Akan tetapi, sekali kita mendengar suara
Yesus, kita akan mengalami rasa dahaga untuk lebih banyak lagi mendengar
suara-Nya, kita dipenuhi kerinduan untuk mengalami kehadiran-Nya setiap saat.
Kita dapat mendengar suara-Nya dalam liturgi, selagi Dia mendorong kita untuk
bergabung dengan diri-Nya dalam kasih penuh pengorbanan diri-Nya (Ekaristi).

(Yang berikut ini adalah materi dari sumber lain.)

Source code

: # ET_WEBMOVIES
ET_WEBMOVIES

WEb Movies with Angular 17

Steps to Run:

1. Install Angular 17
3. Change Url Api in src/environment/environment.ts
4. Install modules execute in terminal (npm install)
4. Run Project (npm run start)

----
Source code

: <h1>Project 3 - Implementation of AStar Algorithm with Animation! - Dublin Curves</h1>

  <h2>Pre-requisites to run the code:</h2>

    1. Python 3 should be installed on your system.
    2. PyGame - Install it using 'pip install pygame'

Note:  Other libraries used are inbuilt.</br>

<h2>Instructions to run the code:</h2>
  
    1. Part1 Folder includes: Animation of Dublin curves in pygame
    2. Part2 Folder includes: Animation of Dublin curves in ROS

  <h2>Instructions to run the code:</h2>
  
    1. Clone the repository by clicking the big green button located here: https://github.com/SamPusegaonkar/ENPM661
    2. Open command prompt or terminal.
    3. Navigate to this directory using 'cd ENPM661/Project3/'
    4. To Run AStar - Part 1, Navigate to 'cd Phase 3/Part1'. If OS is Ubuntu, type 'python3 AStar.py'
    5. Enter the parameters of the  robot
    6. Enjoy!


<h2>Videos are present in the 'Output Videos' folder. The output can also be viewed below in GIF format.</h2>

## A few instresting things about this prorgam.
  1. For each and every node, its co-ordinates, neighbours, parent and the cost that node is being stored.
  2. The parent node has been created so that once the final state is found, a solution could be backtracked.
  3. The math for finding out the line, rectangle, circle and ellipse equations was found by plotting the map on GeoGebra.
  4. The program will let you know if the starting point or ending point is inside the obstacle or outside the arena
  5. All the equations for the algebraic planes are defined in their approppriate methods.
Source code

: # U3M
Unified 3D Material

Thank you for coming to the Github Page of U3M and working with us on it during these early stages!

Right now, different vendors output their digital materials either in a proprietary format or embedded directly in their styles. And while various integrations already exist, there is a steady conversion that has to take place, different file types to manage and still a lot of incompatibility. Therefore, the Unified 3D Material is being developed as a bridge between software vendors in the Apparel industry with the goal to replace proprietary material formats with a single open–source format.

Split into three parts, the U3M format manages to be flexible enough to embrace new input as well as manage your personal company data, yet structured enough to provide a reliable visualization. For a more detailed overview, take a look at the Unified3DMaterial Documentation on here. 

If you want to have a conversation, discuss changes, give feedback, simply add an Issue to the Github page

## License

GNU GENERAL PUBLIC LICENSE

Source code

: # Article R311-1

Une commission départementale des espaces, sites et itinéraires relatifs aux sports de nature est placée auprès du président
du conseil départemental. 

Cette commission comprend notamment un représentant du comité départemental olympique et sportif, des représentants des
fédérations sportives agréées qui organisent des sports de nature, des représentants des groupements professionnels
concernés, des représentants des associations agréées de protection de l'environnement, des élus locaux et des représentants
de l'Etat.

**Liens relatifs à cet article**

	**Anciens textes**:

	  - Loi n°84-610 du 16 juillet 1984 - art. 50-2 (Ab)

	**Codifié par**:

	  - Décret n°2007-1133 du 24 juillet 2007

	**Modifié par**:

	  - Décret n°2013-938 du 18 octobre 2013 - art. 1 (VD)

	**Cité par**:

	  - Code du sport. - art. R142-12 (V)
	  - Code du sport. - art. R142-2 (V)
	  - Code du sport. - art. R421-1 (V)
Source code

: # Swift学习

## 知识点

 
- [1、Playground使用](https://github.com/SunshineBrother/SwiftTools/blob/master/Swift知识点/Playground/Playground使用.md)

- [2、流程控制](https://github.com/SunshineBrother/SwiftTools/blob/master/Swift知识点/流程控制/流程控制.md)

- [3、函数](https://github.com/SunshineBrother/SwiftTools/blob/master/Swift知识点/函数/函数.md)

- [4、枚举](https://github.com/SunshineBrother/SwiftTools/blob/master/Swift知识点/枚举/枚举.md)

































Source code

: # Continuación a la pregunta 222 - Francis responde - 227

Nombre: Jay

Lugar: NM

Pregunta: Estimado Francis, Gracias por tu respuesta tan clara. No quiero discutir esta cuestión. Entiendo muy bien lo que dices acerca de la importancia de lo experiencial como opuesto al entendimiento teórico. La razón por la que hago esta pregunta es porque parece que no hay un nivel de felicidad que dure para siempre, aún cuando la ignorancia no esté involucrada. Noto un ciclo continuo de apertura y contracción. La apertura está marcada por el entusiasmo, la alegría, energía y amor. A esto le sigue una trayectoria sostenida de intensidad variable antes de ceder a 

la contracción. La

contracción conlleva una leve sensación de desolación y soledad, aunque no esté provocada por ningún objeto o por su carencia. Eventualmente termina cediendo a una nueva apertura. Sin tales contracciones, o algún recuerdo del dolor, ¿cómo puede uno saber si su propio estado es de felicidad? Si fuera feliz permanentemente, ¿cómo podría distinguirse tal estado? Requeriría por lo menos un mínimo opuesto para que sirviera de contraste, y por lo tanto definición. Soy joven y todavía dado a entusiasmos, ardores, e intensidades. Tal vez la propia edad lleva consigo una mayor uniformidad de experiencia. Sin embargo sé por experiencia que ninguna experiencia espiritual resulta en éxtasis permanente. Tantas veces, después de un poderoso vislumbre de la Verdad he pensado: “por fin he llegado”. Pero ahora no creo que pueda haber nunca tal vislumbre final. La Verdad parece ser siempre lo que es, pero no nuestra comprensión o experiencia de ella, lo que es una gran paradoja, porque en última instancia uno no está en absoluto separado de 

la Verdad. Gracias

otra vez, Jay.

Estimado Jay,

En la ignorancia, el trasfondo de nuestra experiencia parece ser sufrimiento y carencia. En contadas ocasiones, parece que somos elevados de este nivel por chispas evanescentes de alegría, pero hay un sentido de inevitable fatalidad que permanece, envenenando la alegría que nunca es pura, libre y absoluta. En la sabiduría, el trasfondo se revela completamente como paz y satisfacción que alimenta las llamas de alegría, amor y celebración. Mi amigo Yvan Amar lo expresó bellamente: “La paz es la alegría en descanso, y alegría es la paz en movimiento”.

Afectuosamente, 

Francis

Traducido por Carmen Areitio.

Dia mengajar kita dalam Kitab Suci, menantang cara kita berpikir karena “begitu
‘tinggi’ tingkat pendidikan kita di dunia ini”. Melalui sahabat-sahabat yang sungguh
“caring”, Tuhan juga mengucapkan kata-kata penghiburan bagi kita yang sedang
dilanda kesedihan karena berbagai kesusahan hidup. Bahkan dalam keindahan dan
keteraturan alam ciptaan-Nya, suara-Nya dapat didengar, memanggil-manggil kita
untuk mengangkat hati kita kepada Sang Pencipta langit dan bumi. Oh, betapa
berbahagialah kita mempunyai ‘seorang’ Allah yang selalu siap untuk berbicara
dengan kita!
DOA: Tuhan Yesus, Engkau datang supaya kami
mempunyai hidup, dan mempunyainya dengan berlimpah-limpah. Tuhan, kami sungguh
ingin kehidupan berlimpah seperti yang Engkau janjikan itu. Bukalah telinga
kami agar mampu mendengar suara-Mu. Amin.